SIEGFRIED TERPOORTEN – Heizer
BIG ZIS – Anna Wilhelmina Guyer Zeller
Auftraggeber:
MUSEUM NEUTHAL TEXTIL- & INDUSTRIEKULTUR
HÄUSLER WEIDMANN BÜRO FÜR GESCHICHTE UND KULTURVERMITTLUNG
Der Audiowalk nimmt uns mit auf eine krumme Tour. Eigentlich will uns der stolze Wasserwart seine Wasserkraft präsentieren. Doch heute ist ein schlechter Tag. Seit Wochen kein Regen. Allzu oft steht die Fabrik nachmittags still. Aber es kommt noch schlimmer: Heute Abend kommt der Herr Direktor Guyer-Zeller. In Panik eilen die Meister zum Wasserwart. Und sie drohen. Allein gegen alle trickst er den Heizer ins Verderben, plant einen Wasserraub und dreht an den Kurbeln, die ganz Neuthal bewegen. An seiner Seite nur der kleine Köbi, dessen sehnlichster Wunsch es ist, selbst Wasserwart zu werden.

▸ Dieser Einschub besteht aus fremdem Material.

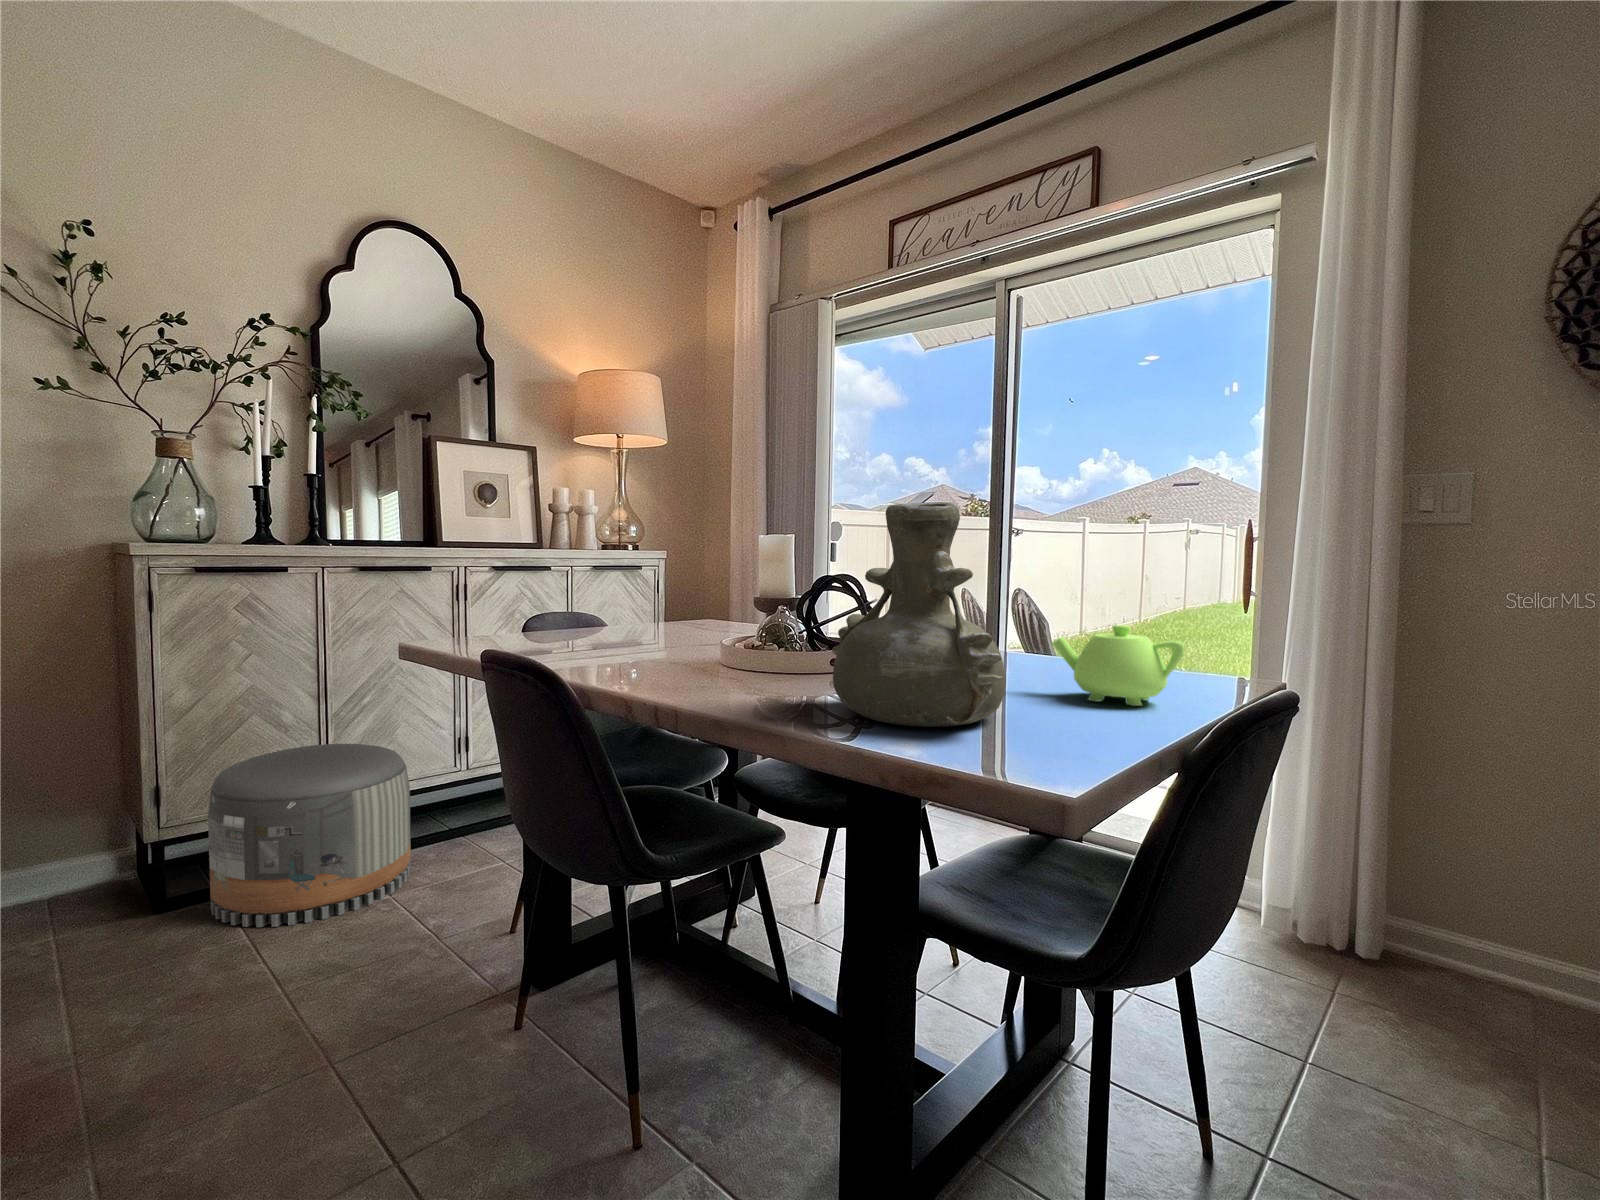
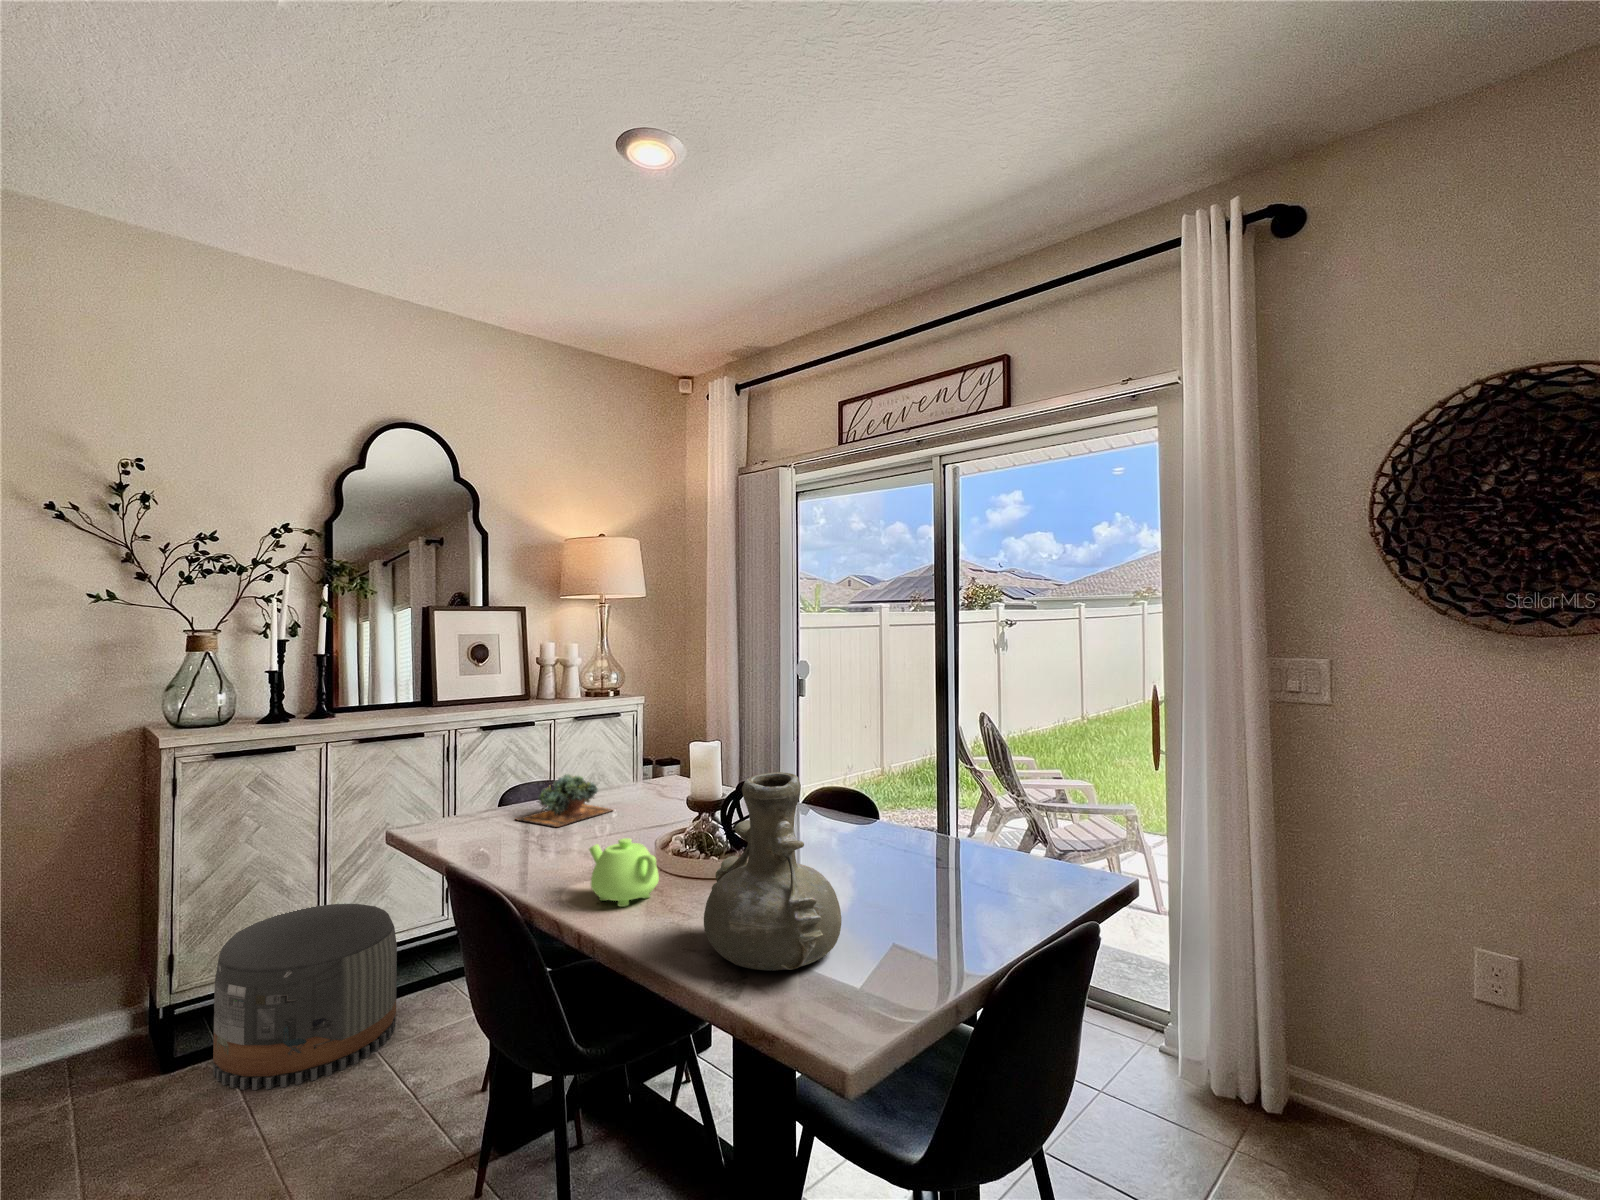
succulent plant: none [548,588,659,640] -> present [516,774,613,827]
teapot: present [1052,625,1184,706] -> present [589,838,659,907]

Neuthal, 1888. Die Spinnerei rattert auf Hochtouren, der Textilhandel floriert. Zahllose Arbeiterinnen und Arbeiter spinnen Baumwolle aus aller Welt. Doch die Bächlein bereiten Sorge. Es waren regenarme Wochen, die Zuflüsse der Speicher-Weiher füllen diese kaum noch, immer weniger Wasserdruck kann durch die unterirdischen Kanäle auf die Turbinen geführt werden. An gewissen Tagen ist schon nachmittags Schichtende, man arbeitet den Auftragsbüchern hinterher. Aber es kommt noch schlimmer: Heute Abend kommt der Herr Direktor Guyer-Zeller. Längst hat er den Geschäftssitz seiner Handelsfirma nach Zürich verlegt. Besucht er Neuthal, bringt er hohe Herren mit, um sie mit seiner Fabrik und dem Ausbau der Wasserkraft zu beeindrucken. Eine eingetrocknete Produktion wäre gerade heute eine Katastrophe. In Panik eilen die Meister zum Wasserwart. Sie haben Druck und reichen ihn weiter. Der Wasserwart soll es richten oder büssen. Wasserkraft hochfahren, aber sofort. Denn der Wasserwart dreht an den Kurbeln, die ganz Neuthal bewegen – oder eben nicht. Allein gegen alle, tut er wie befohlen. Wohl wissend, dass ein Wasserwart das Wasser zwar regulieren, aber nicht herbeizaubern kann. Auf einem Spezialrundgang beginnt er, nicht die Wasser, sondern die Leute zu regulieren. Er nutzt die Eitelkeit des Heizers, die Dampfmaschine gegen dessen Interessen hochzufahren. Er verhindert einen drohenden Ausfall des Turbinenturms, plant einen Wasserraub an den Müllern von Bauma und versucht, den hohen Besuch vom drohenden Stillstand der Spinnerei wegzulocken. Dazwischen sinniert er über Schöpfung und Menschenwerk, über Maschinenkraft und produktive Zeiten, über Machtgefühle beim morgendlichen Start der Fabrik und die Ohnmacht gegenüber einer gewaltigen Natur. An seiner Seite nur der kleine Köbi, dessen sehnlichster Wunsch es ist, der Fabrikarbeit zu entkommen, um Wasserwart zu werden.